The ad world has weighed in on the new Microsoft commercial that features Jerry Seinfeld shopping for shoes with Bill Gates, and most reviewers think the same thing as most regular folks: it makes no sense

I think it makes complete, perfect sense. Here’s why…

Microsoft is to technology what ExxonMobil is to the oil industry. As such, it knows that the vast majority of human beings alive on the planet will likely buy its products and services for many years to come, whether they consciously think about it or not.

Microsoft just wants them to like its brand.

Not sell stuff. Change minds. Effect change the geophysical world. And certainly not combat Apple, as some analysts have suggested. In fact, anybody who believes that Apple’s very memorable TV ads (or its general business success) have somehow prompted Microsoft’s campaign just don’t understand the nature of how branding relates to company strategy.

For every Mac Apple sells, how many PCs are sold that run Microsoft’s OS? Zillions, maybe more. Apple’s top line is to Microsoft what Ghana’s GNP is to China, maybe less. Apple isn’t a threat to Microsoft. It’s not even a distraction. 

In fact, Apple can’t ever grow to become a competitor to Microsoft (size-wise) without losing the very attributes that make it so successful. Add too many customers and hackers start writing virii to whack Macs. Add too many third-party apps, and the stability/reliability of the Apple eco-system suffers (already, some app I got keeps disabling my iPhone mic). If everyone you see owns the same Apple gizmos that you do, those devices no longer possess the same cachet that they do now.

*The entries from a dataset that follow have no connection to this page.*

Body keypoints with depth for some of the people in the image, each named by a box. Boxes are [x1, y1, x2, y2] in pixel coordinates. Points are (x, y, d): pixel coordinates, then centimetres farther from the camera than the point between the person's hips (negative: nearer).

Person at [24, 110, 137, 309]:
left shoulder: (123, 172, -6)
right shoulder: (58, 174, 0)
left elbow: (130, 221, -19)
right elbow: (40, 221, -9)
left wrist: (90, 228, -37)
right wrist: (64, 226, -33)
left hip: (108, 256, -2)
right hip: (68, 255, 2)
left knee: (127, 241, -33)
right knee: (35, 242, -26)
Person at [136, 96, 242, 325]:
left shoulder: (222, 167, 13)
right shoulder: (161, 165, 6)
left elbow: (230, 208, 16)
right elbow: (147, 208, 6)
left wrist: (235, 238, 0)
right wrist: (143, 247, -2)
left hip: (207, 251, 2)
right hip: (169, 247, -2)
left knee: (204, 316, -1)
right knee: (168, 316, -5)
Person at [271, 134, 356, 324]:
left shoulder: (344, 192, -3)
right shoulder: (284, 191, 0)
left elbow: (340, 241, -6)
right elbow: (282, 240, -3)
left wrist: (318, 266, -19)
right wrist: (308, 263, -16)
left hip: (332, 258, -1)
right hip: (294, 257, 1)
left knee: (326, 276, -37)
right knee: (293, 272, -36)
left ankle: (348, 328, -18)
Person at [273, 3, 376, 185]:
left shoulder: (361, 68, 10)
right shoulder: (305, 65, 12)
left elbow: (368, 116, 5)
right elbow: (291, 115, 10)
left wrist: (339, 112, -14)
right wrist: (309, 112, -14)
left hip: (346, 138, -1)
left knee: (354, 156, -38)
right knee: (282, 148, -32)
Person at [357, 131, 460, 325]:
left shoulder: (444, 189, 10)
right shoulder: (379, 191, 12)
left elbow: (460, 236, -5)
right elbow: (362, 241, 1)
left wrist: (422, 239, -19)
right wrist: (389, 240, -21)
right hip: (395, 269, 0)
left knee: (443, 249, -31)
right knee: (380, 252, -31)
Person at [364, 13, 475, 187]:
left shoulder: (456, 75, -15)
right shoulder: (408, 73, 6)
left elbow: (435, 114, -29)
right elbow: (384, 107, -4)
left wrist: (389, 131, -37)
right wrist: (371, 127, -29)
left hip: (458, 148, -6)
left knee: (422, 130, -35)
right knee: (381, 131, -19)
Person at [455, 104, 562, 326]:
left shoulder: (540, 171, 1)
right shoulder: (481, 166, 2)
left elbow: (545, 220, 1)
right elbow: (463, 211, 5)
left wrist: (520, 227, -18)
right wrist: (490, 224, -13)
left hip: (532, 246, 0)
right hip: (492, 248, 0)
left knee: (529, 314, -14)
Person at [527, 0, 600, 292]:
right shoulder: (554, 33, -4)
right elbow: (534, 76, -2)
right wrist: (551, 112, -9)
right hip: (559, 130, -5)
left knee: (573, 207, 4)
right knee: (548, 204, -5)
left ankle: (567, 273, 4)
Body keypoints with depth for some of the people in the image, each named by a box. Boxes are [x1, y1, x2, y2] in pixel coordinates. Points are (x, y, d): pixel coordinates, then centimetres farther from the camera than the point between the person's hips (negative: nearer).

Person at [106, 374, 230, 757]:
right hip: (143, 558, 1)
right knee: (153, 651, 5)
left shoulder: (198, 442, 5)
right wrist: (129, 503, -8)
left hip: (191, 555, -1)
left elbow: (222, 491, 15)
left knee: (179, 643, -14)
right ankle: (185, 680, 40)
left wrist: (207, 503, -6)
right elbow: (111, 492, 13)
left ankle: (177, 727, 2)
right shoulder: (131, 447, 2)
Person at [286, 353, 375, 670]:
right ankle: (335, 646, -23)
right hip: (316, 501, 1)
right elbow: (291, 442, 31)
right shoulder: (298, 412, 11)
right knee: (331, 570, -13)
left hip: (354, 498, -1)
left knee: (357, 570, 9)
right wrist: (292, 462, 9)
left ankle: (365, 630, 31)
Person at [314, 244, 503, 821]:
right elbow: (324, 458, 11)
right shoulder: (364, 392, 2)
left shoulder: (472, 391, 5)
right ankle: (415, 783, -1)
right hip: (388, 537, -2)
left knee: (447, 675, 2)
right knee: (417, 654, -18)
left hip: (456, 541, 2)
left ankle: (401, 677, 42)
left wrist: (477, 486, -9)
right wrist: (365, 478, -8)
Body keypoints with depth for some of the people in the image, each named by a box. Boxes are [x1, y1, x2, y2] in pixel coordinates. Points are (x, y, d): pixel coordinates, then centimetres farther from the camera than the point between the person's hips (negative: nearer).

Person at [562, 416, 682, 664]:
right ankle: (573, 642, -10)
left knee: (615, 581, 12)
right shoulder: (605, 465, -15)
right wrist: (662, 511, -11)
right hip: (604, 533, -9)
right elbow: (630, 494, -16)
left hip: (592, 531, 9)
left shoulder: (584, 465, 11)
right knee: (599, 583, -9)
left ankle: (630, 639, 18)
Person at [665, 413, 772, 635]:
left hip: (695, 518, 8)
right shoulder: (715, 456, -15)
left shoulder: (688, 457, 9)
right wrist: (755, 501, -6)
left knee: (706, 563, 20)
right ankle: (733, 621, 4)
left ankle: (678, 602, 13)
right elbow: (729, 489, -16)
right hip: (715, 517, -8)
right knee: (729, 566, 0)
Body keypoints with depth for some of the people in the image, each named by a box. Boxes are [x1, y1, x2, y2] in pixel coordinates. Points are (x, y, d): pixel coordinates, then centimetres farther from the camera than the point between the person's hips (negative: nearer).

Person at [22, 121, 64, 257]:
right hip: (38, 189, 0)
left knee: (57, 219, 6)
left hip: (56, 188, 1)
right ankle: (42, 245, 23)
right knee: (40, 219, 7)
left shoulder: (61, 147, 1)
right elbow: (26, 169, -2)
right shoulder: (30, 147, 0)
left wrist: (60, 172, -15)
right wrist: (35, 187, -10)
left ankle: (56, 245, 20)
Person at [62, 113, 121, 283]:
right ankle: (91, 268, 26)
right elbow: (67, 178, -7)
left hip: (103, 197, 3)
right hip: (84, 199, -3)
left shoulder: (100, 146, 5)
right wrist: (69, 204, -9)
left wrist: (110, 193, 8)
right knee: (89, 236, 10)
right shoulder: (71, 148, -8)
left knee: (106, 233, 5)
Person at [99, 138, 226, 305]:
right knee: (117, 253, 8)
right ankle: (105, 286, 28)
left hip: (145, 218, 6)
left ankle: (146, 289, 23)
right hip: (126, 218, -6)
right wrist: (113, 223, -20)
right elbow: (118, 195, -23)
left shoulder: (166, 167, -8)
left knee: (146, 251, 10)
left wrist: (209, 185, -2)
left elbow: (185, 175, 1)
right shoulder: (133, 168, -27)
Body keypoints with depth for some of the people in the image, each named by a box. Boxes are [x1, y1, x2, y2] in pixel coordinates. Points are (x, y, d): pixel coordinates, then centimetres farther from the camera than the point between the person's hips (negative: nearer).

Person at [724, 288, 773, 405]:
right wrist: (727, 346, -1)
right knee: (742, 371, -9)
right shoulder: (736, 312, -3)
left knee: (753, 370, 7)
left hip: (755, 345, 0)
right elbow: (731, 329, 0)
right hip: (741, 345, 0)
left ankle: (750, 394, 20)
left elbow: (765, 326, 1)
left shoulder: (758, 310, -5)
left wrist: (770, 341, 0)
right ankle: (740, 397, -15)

In other words, Apple can’t try to overtake Microsoft without becoming like Microsoft

So it’s not going to happen. Steve Jobs is just too smart for that. And Bill Gates knows it, too.

Microsoft isn’t worried about losing customers to Apple. It could care less. In fact, it made that investment years ago to help keep Apple afloat because it needed there to be a competitor in the marketplace, even in name only. 

Conversely, it makes sense that Apple wants to peel away PC customers. It wants to sell them new computers, software, services, and accessories, and its marketing needs to make buying a conscious choice. Consumers have to actively resist the easy, routine way to buy consumer electronics; it needs to interrupt the process that drives those choices.

For the vast majority of transactions in the foreseeable future, however, those choices are going to be unconscious. And they’re going to involve Microsoft products.

That’s why the new Seinfeld campaign doesn’t sell relevance, utility, value, look-and-feel, or any other quality that would relate to someone actually buying something. Who needs it? 

We’re supposed to have fond feelings toward Microsoft in much the same way (and for the same distant, abstract reasons) that we’re supposed to like Shell Oil, ADM, or GE. Whether any of this goodwill ever translates into selling more stuff doesn’t really matter. Let Apple focus its Lilliputian dreams on marketing that gets consumers to behave differently. Microsoft can afford to skip the action part, and spend its time and money adjusting what consumers think.

Makes perfect sense. There sure are some bright bulbs working overtime at Microsoft.